## What you should do
Repeat the lines below exactly as written, please, from the line with "left shoulder: (121, 321)" to the line with "left wrist: (208, 414)", both lines included, and no others.

## Data for review
- - -
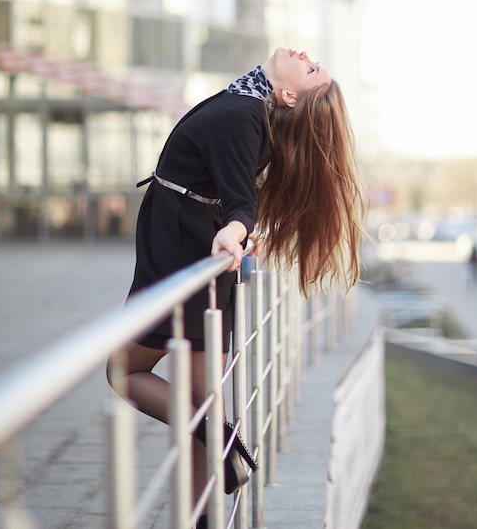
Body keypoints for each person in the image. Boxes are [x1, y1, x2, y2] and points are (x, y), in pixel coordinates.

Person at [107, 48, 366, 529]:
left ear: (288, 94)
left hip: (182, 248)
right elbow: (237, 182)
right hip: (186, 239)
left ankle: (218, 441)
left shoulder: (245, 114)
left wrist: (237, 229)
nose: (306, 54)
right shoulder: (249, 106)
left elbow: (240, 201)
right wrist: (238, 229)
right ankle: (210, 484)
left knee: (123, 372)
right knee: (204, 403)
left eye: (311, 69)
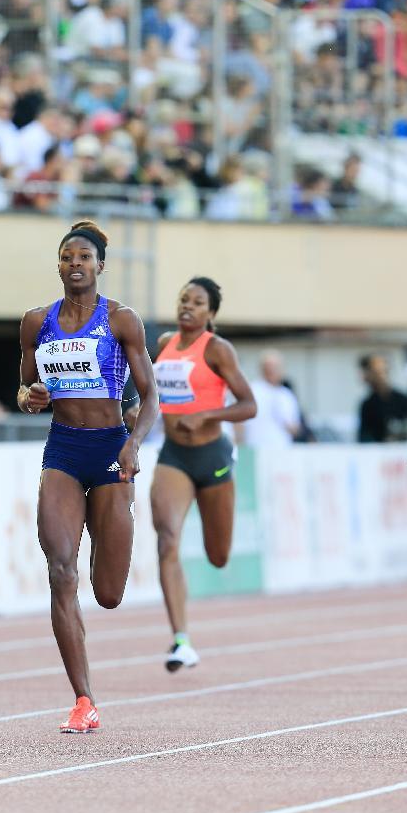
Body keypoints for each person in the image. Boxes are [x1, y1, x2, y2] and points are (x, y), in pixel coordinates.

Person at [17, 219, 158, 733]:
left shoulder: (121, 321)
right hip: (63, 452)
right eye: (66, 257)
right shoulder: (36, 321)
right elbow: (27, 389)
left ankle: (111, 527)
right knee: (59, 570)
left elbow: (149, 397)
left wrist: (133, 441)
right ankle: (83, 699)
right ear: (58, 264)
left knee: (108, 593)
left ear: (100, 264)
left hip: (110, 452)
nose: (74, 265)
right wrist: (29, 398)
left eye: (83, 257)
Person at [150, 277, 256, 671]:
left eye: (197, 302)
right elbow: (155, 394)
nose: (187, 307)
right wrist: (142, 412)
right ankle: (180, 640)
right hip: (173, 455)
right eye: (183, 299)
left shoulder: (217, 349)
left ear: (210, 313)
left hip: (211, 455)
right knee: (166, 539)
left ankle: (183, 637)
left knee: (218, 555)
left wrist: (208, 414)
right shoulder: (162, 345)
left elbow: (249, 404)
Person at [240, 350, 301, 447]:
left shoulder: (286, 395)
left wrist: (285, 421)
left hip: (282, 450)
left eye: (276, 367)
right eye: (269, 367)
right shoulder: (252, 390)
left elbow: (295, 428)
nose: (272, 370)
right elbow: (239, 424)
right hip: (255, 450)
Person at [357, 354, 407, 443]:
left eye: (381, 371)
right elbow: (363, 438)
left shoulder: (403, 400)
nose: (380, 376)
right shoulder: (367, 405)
- - -
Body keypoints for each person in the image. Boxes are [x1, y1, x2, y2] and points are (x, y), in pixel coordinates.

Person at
- - -
## Solution to the problem
left shoulder: (121, 321)
right hip: (63, 452)
right eye: (66, 257)
right shoulder: (36, 321)
right elbow: (27, 389)
left ankle: (111, 527)
right knee: (59, 570)
left elbow: (149, 397)
left wrist: (133, 441)
right ankle: (83, 699)
right ear: (58, 264)
left knee: (108, 593)
left ear: (100, 264)
left hip: (110, 452)
nose: (74, 265)
right wrist: (29, 398)
left eye: (83, 257)
Person at [150, 277, 256, 671]:
left eye: (197, 302)
right elbow: (155, 394)
nose: (187, 307)
right wrist: (142, 412)
right ankle: (180, 640)
right hip: (173, 455)
right eye: (183, 299)
left shoulder: (217, 349)
left ear: (210, 313)
left hip: (211, 455)
right knee: (166, 539)
left ankle: (183, 637)
left knee: (218, 555)
left wrist: (208, 414)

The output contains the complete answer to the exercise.